Snap Earnings: Still Awaiting an Ad Spending Boost as Users and Engagement Increase
We still expect Snap to reach full-year profitability in 2027, driven by user growth, enhanced engagement, and more.
Key Morningstar Metrics for Snap
- Fair Value Estimate: $14.00
- Morningstar Rating: 3 stars
- Morningstar Economic Moat Rating: None
- Morningstar Uncertainty Rating: Very High
What We Thought of Snap’s Earnings
We maintain our fair value estimate of Snap SNAP at $14. After a 30%-plus decline after hours in reaction to the company’s fourth-quarter results, its stock looks attractive. Despite a flat user count in North America, Snap’s total user count increased in the quarter. We were pleased with improved monetization in developed markets. We still expect Snap to reach full-year profitability in 2027, driven by user growth, enhanced engagement, improved advertising solutions, and recent cost cuts.
Total revenue increased 5% from last year to $1.36 billion, driven by more users (up 10%) and a slowing decline in average revenue per user. We estimate that the firm’s subscription offering, Snapchat+, contributed nearly 5% of revenue. We also estimate that user engagement displayed improvement, though not to the same extent as Meta’s apps, which drove a 4% year-over-year increase in ad supply. Ad demand remained slightly weaker than in the prior year, reducing ad prices by 2% on average. Revenue per user increased year over year in the U.S. for the first time since the second quarter of 2022, up 2%, and was up for the second consecutive quarter in Europe (5%). The 19% jump in users in other regions outpaced ad demand, which reduced revenue per user in those regions by 6%, the first decline in the last four quarters.

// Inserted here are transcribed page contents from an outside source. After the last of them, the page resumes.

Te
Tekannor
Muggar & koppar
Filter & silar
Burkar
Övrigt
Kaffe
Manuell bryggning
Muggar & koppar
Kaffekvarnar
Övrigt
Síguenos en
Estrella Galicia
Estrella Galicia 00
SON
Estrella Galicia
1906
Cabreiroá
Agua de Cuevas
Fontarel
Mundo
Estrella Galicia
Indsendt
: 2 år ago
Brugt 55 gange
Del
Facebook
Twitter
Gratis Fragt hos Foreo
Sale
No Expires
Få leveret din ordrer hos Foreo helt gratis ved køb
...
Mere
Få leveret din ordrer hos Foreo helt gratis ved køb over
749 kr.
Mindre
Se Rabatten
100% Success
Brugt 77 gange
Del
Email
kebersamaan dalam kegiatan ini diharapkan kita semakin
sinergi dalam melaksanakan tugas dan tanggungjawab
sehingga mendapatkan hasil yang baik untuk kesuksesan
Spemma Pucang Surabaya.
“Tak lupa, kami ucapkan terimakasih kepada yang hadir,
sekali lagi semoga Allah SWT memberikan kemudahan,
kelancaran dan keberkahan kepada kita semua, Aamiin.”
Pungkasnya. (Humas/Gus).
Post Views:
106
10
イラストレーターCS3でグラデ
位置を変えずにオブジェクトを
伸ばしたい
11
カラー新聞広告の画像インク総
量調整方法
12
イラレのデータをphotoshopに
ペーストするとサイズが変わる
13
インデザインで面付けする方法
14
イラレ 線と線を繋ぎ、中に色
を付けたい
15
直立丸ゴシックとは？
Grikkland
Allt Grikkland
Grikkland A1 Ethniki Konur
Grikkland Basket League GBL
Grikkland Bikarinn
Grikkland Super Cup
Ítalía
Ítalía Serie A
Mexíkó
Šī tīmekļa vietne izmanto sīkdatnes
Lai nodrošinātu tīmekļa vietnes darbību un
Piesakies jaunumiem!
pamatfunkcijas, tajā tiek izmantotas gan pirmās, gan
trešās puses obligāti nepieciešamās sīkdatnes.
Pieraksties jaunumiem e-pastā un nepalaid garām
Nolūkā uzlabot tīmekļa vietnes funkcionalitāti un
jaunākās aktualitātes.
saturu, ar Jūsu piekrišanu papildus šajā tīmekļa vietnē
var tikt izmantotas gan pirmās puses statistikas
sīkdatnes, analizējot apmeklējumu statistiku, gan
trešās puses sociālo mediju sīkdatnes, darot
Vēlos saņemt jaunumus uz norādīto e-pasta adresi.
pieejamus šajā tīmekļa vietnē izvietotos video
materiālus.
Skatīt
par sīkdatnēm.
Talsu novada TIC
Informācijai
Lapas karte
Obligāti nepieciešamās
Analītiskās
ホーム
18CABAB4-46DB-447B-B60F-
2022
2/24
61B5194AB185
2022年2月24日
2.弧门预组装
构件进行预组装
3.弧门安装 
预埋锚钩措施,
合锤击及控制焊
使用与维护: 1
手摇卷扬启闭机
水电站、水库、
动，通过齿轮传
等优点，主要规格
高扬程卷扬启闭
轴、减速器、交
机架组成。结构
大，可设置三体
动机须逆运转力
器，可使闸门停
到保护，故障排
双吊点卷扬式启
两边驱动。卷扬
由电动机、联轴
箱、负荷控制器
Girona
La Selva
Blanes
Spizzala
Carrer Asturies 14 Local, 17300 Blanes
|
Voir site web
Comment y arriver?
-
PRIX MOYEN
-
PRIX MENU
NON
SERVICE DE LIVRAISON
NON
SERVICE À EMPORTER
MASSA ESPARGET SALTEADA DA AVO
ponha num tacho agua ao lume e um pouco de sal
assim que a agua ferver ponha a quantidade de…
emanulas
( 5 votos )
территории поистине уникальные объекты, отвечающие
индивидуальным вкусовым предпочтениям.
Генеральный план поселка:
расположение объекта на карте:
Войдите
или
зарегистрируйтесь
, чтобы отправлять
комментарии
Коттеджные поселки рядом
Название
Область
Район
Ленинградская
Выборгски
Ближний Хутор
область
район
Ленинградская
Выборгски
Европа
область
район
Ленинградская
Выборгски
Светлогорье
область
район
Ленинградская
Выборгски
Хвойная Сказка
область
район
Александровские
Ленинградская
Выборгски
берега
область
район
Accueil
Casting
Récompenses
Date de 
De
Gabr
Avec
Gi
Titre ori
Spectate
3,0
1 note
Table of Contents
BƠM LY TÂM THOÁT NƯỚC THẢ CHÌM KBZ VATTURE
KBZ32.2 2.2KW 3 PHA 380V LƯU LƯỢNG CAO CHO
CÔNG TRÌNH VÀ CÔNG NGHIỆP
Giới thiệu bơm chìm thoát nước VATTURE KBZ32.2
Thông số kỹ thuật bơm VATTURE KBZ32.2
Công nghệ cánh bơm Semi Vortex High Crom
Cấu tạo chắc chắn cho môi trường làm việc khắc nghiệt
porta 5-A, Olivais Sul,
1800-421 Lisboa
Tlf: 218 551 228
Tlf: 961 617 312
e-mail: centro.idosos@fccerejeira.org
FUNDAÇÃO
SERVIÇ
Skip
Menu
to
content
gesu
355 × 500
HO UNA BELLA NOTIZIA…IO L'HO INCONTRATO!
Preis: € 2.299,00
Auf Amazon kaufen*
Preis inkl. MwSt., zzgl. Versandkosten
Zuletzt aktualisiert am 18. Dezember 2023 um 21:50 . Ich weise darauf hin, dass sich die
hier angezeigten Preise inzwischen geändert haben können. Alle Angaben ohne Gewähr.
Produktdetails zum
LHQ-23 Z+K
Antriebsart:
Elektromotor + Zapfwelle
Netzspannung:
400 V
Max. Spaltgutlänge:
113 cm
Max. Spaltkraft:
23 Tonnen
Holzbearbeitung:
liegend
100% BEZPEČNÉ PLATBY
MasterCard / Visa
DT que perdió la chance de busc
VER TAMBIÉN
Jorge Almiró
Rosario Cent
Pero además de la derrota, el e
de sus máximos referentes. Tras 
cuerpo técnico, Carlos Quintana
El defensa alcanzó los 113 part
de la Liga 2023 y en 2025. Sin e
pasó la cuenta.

The operating loss of $249 million was slightly better than last year’s $288 million loss. The gross margin was lower mainly due to the artificial intelligence-driven increase in infrastructure costs, and higher general and administrative expenses were more than offset by declines in those for research and development and sales and marketing from last year. Adjusted EBITDA came in at $159 million (12% margin), lower than $233 million (18% margin) last year, mainly due to lower restructuring costs and stock-based compensation, which are added back to operating losses.